» **Problem requirements**
Copy the listing below word for word, leaving out the pictures.

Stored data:

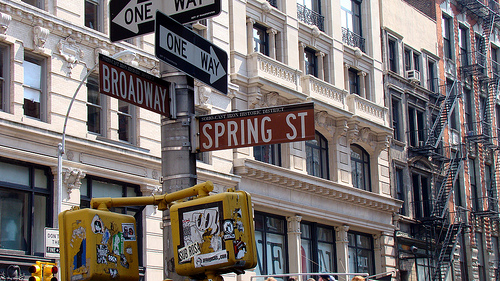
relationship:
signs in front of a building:
[94, 0, 323, 144] [2, 0, 499, 277]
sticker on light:
[180, 214, 222, 259] [167, 190, 257, 274]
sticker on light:
[222, 218, 234, 245] [167, 190, 257, 274]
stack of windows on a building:
[384, 27, 444, 217] [381, 3, 477, 279]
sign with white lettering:
[179, 103, 339, 158] [200, 113, 307, 149]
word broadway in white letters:
[99, 61, 170, 116] [101, 66, 174, 120]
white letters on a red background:
[101, 66, 174, 120] [99, 61, 171, 116]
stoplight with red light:
[15, 222, 72, 279] [46, 263, 61, 274]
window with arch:
[336, 134, 380, 205] [350, 141, 371, 164]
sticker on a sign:
[174, 240, 203, 263] [161, 180, 261, 277]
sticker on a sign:
[190, 242, 231, 268] [161, 180, 261, 277]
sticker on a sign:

» **Expected answer**
relationship:
signs in front of a building:
[94, 0, 323, 144] [2, 0, 499, 277]
sticker on light:
[180, 214, 222, 259] [167, 190, 257, 274]
sticker on light:
[222, 218, 234, 245] [167, 190, 257, 274]
stack of windows on a building:
[384, 27, 444, 217] [381, 3, 477, 279]
sign with white lettering:
[179, 103, 339, 158] [200, 113, 307, 149]
word broadway in white letters:
[99, 61, 170, 116] [101, 66, 174, 120]
white letters on a red background:
[101, 66, 174, 120] [99, 61, 171, 116]
stoplight with red light:
[15, 222, 72, 279] [46, 263, 61, 274]
window with arch:
[336, 134, 380, 205] [350, 141, 371, 164]
sticker on a sign:
[174, 240, 203, 263] [161, 180, 261, 277]
sticker on a sign:
[190, 242, 231, 268] [161, 180, 261, 277]
sticker on a sign:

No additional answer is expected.